◆ **GIVEN EXERCISE A**
Gather each line of the listing that contains the word "ellipse".

◆ **EXCERPTED TEXT**
-*-
Helping us forget ongoing restrictions, the brands at Watches and Wonders unveiled an explosion of colour alongside calendar complications, our future travel companions.

We’d already been given a foretaste of what a virtual watch fair could be with Watches and Wonders 2020. This year, the online format truly got into its stride while everyone else stayed at home. No doubt looking ahead to brighter days, when we are again free to travel and move around, brands unveiled colourful, feel-good watches designed to lift the spirits and bring joy to our hearts. Rarely has a watch fair so enthusiastically embraced our innate desire to welcome spring and its promise of a fresh start… an inclination made manifest across every segment.

Tank Must de Cartier
Tank Must de Cartier

Now that blue has become a staple of the watchmaker’s palette, green is emerging as a serious alternative, particularly in the sport segment where vivid green dials were spotted on a number of models, including TAG Heuer’s new Aquaracer, IWC’s Pilot’s Watch Chronograph in a 41mm diameter and the Black Bay Fifty-Eight 18K diver from Tudor. Green is also a match for more complex models, in a crisp mint shade on the Speake-Marin Dual Time, tourmaline for the Chronoswiss Open Gear ReSec or fresh from the forest at Piaget with its Altiplano Ultimate Concept. Even the classics have adopted green’s hues, from the Patek Philippe Nautilus to the Tank Must de Cartier or Jaeger-LeCoultre’s Reverso.

Big Bang Unico Yellow Magic © Hublot
Big Bang Unico Yellow Magic © Hublot

But green is the tree that hides the forest; just one of a whole medley of colours: orange at Rolex, Ulysse Nardin and Nomos, pink at Corum and Oris, ice blue at Purnell, bright yellow at Hublot, tobacco brown at Montblanc and vivid red at Rebellion. For Chanel and Roger Dubuis, precious gems sparkle in rainbow shades. Elsewhere, hardstone dials weave their magic, as at Arnold & Son or H. Moser & Cie. Not content with outward appearances, colour has taken up residence inside the movement too, on Purnell’s tourbillon cages or on plates and bridges at Zenith.

ReVolt Sapphire © Rebellion
ReVolt Sapphire © Rebellion

While these invigorating colours certainly hit the spot, so does the antipodean absence of colour, replaced by total transparency. Never before have so many brands brought out watches that use sapphire for the case, movement, even the bracelet. Chanel set the ball rolling last year when it introduced the J12 X-Ray, made entirely from sapphire and now with coloured sapphire gemstones on the bezel. Hublot, which has considerable experience of this notoriously difficult material, presented the Big Bang Integral Tourbillon Full Sapphire whose movement appears to float inside the case. Others have followed in their wake. Louis Vuitton has imagined a Tambour Moon Flying Tourbillon Poinçon de Genève Sapphire with three colour options. Purnell’s Escape II reveals all while Rebellion’s ReVolt comes in three different sapphire cases.
-*-
◆ **DATA EXCERPTS**
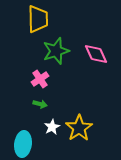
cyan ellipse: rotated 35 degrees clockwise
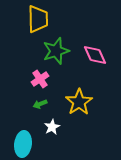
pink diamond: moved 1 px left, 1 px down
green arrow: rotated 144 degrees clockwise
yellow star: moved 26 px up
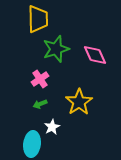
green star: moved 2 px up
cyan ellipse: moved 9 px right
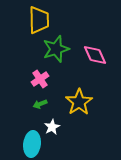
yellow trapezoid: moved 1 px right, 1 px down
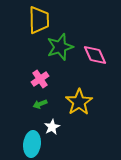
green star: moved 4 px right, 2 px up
-*-
◆ **GIVEN EXERCISE B**
Extend the article on the colorful watches unveiled at Watches and Wonders, starting right after its last sentence.

◆ **RIGHT ANSWER A**
cyan ellipse: rotated 35 degrees clockwise
cyan ellipse: moved 9 px right

◆ **RIGHT ANSWER B**
Luminor Chrono Monopulsante GMT © Panerai
Luminor Chrono Monopulsante GMT © Panerai

Complications also seem to have magically aligned with the desire most of us have to return to a normal life, sans lockdowns or curfews and with the possibility to travel. Fittingly, dual time and world time watches were well represented at this year’s fair. Rolex chose to revisit its Explorer II. Chopard unveiled new editions of the GMT One and the Time Traveler One. Panerai has added a GMT function to a chronograph in its Luminor range. The Nautilus Travel Time Chronograph is front and centre at Patek Phillippe while Louis Vuitton presented the Tambour Curve GMT Flying Tourbillon in a titanium case.

Globetrotter © Arnold & Son
Globetrotter © Arnold & Son

Alongside these “conventional” displays of different time zones, brands have put their imagination to the test and incorporated rotating or static orbs into dials as a highly visual means of tracking time’s progress around the globe. The Montblanc Geosphere, which returns this year in desert tones, is an excellent example, as is the GMT Sport from Greubel Forsey and the Arnold & Son Globetrotter. Special mention must be made of the Star Legacy Metamorphosis with its two astronomical displays, also from Montblanc, as well as Vacheron Consantin which has made “Celestial Time” the thread that runs through its Les Cabinotiers collection this year. This is most spectacularly expressed in the Planetaria whose two rotating hemispheres are connected to a jumping perpetual calendar, regulated by a dual-axis tourbillon.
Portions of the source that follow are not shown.